To: george76
The last time I was in Cambridge I was walking down the sidewalk when a big shaved head weight lifter looking fellow came up and asked for money. I said "no." This clearly made the M.I.T. engineer I was walking with very uncomfortable.
The weight lifter/pan handler followed us down the sidewalk getting closer and closer and saying more threatening things. I told my companion, loud enough for the pan handler to hear, that if the guy touched me I was going to take him out because he was too big and strong looking to play around with. My friend told me that if I did that I was on my own.
My friend ran a local Judo club and was fearless so I asked him about it later. He said he was already under pressure at work for not allocating enough of his salary to give to pan handlers and could not afford professionally to be involved in an incident that involved refusing to give money.
That was the day I decided I could never live in Boston, even as beautiful and intellectually stimulating as it is.
12 posted on
01/15/2006 11:06:47 AM PST by
gondramB
(Democracy: two wolves and a lamb voting on lunch. Liberty: a well-armed lamb contesting the vote.)
To: gondramB
Nor allocating enough of his salary to panhandlers?
That's outrageous. When did that happen? Is it widespread? You'd think it might happen in one of those non-christian christian churches but in a judo club???
They guy should just carry Fritos and sandwiches to hand out.
To: gondramB
To: gondramB
He said he was already under pressure at work for not allocating enough of his salary to give to pan handlers
That's just... weird. I don't understand that.

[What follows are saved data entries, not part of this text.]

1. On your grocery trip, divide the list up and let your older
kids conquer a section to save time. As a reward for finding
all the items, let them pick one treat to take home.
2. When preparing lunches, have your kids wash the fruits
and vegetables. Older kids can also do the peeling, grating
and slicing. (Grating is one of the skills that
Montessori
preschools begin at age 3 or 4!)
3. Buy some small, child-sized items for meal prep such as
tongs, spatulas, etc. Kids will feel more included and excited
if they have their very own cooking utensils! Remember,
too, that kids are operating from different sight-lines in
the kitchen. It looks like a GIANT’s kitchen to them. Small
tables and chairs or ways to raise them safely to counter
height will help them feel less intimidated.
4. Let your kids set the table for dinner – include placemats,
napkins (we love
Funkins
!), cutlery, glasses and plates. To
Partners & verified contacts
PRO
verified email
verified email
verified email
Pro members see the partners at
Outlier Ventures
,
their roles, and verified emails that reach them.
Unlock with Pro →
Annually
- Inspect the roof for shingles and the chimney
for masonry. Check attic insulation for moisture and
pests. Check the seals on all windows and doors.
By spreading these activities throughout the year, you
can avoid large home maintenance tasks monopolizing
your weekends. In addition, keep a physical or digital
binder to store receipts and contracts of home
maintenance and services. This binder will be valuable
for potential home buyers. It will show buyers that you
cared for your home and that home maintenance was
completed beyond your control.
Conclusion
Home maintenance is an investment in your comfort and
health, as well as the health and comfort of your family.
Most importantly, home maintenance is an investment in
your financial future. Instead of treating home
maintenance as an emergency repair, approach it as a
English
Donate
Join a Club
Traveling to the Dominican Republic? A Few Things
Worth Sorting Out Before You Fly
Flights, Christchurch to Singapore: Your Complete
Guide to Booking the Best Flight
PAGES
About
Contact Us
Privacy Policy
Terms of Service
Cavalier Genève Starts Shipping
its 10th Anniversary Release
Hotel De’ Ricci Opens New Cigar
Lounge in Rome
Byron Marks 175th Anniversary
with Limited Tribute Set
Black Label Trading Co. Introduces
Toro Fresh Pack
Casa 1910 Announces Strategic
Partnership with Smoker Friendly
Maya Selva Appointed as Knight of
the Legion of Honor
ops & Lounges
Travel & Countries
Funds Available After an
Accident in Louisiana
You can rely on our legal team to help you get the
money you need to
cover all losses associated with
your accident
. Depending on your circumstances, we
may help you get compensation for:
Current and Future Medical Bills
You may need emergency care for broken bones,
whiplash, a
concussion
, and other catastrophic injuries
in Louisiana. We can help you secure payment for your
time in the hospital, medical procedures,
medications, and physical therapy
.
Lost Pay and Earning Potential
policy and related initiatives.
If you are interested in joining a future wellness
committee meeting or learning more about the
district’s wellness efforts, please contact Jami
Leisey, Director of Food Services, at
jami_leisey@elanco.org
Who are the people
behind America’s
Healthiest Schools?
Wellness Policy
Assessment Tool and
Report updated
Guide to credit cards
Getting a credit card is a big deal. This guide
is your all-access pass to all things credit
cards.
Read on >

I work in a touristy area of the city and see a few panhandlers on the street, but I have no trouble ignoring them. Harvard Square is full of them but they know if they step out of line they'll get arrested.
To: gondramB
Wow. This is part of why Boston is literally collapsing as we speak.
103 posted on
01/15/2006 12:22:40 PM PST by
ROTB
(Our Constitution ... only for a moral and religious people... -- John Adams, October 11, 1798)
To: gondramB
I don't get your story. If you look at charitable donations, Massachusetts ranks at the very bottom of states in terms of donations.
" He said he was already under pressure at work for not allocating enough of his salary to give to pan handlers and could not afford professionally to be involved in an incident that involved refusing to give money."
To: gondramB
Which company is pressuring employees to 'give to panhandlers'? Is your friend a civil servant?